【材料でみる株価】ヤマダ電機の『ご用聞きサービス』に注目、家電・日用雑貨350万品目を対象、350円挟んだモミ合い放れる

ヤマダ電機 9831

材料でみる株価 ヤマダ電機<9831>(東1・売買単位100株)は国内での販売強化策のひとつとして、地域の電器店との関係を発展させて顧客の自宅に訪問して、家電や食品、日用雑貨など約350万品目を販売する「ご用聞き」サービスを新年4月から開始する予定だ。同社は子会社のコスモス・ベリーズを通じて全国で340地域の電器店と商品供給する関係を構築している。今回はこの関係をさらに強化し、電器店の店主がなじみのお客の自宅に直接、訪問しヤマダ電機が配布するタブレットを使用して同社の取り扱っている商品を販売する。売れた商品は同社の配送網などを使用して自宅に届けるというものだ。

現在、同社の店舗は全国で1000店を超えており、飽和状態にある。他店との販売競争の激化などもあって、最近の既存店の販売は伸び悩んでいる。こうした事態を打開するために「ご用聞き」という新サービスを開始した。これが、うまく軌道に乗れば、新たな収益源を確保することが出来る。

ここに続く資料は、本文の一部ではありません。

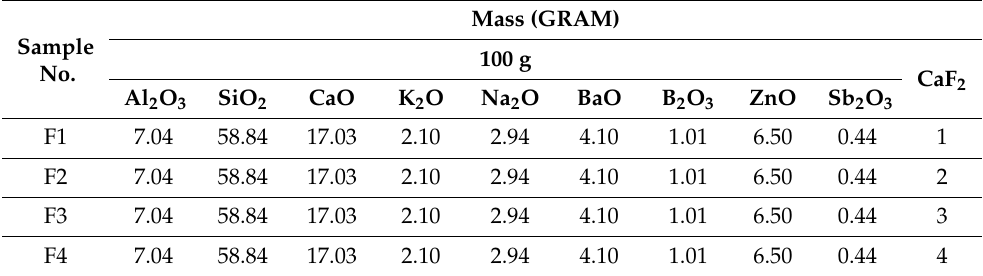
Table 1. Chemical compositions of the designed parent glasses.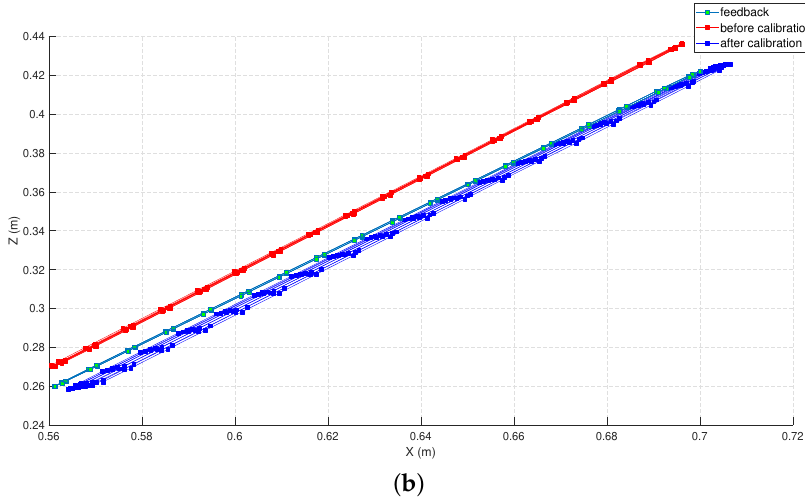
Figure 6. Estimated end-effector position before and after calibration (down-sampled by 5) plotted along with the feedback positions. ( a ) Top view (X-Y plane). ( b ) side view (X-Z plane).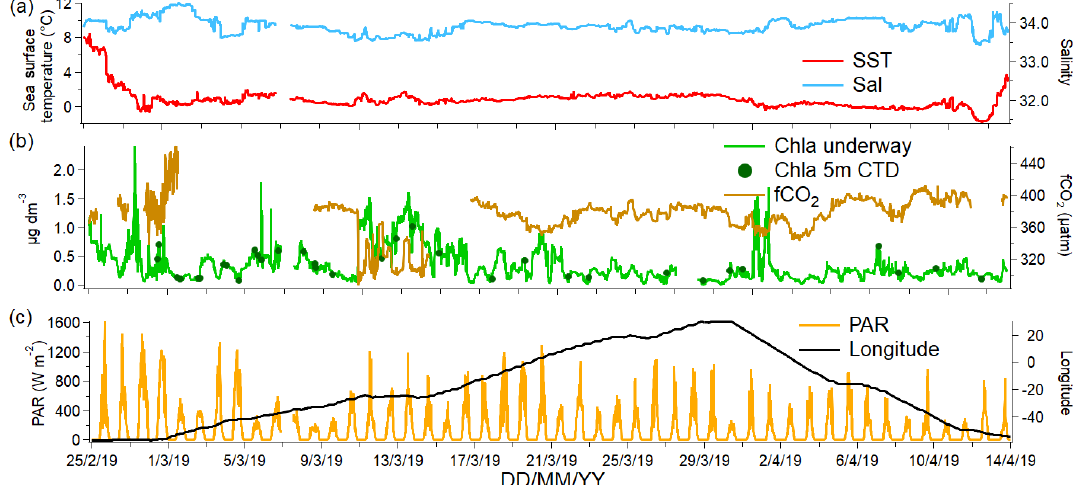
Figure 2. (a) Sea surface temperature and surface salinity, (b) chlorophyll a concentrations measured underway and from the sensor installed on the CTD sensor at 5m depth as well as underway f CO 2 , and (c) photosynthetic active radiation along with the longitude measured along the cruise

ただ、問題点としては、顧客の自宅に訪問して販売するというのだけではなく、「ご用聞き」というネーミングから想像しても分かるように、きめの細かいサービスがどこまで提供できるのか、というところを注意深く見守っていく必要があろう。たとえば、高齢者から「蛍光灯が切れたので換えてほしい」という要望が電器店に届いたらすぐに対応できるのかなど、本当に困った事が起きたら「電器店に連絡しよう」という関係が築き上げられるのか。それが出来たら同社の収益はもっと格段に良くなってこよう。同社はその可能性を秘めていると考えられる。

当面の業績は消費税アップの影響を受けて振るわない。ちなみに2015年3月期の業績は売上高1兆6920億円(前期比10.7%減)、営業利益320億円(同6.6%減)、経常利益410億円(同18.3%減)、当期純利益177億円(同5.2%減)と減収減益を余儀なくされる見込みである。

続く来期は消費増税の影響は薄れ、白もの家電の販売増加や住宅事業の好調などから、売上高1兆8000億円(今期予想比6.4%増)前後、営業利益400億円(同25%増)前後、経常利益500億円(同22.0%増)前後、当期純利益225億円(同27.1%増)前後を確保するという見方が出ている。

この時点での予想一株当たり利益は29円(今期予想19円)に向上する。配当は6円を据え置くものと見られる。

さて、株価だが2014年1年間は下限300円前後、上限400円前後のボックス相場を形成してきた。11月も406円まで買い進まれたが、その後は360円前後まで下押した。上限を一気に突破するためには、「ご用聞き」サービスが順調に推移して、現実に収益見通しが明るくなると。そして株価面での需給関係が改善するということが条件としてあげられよう。

現在、信用買い残高が4300万株に膨らんでおり、上値は重い。このため、目先的には一進一退の動きとなりそうだが、中期的な投資を考えている投資家にとっては、面白い銘柄であることに間違いないと思う。足元では350円を挟んだモミ合いを上に放れる動きを強めている。500円をめざすものとみられる。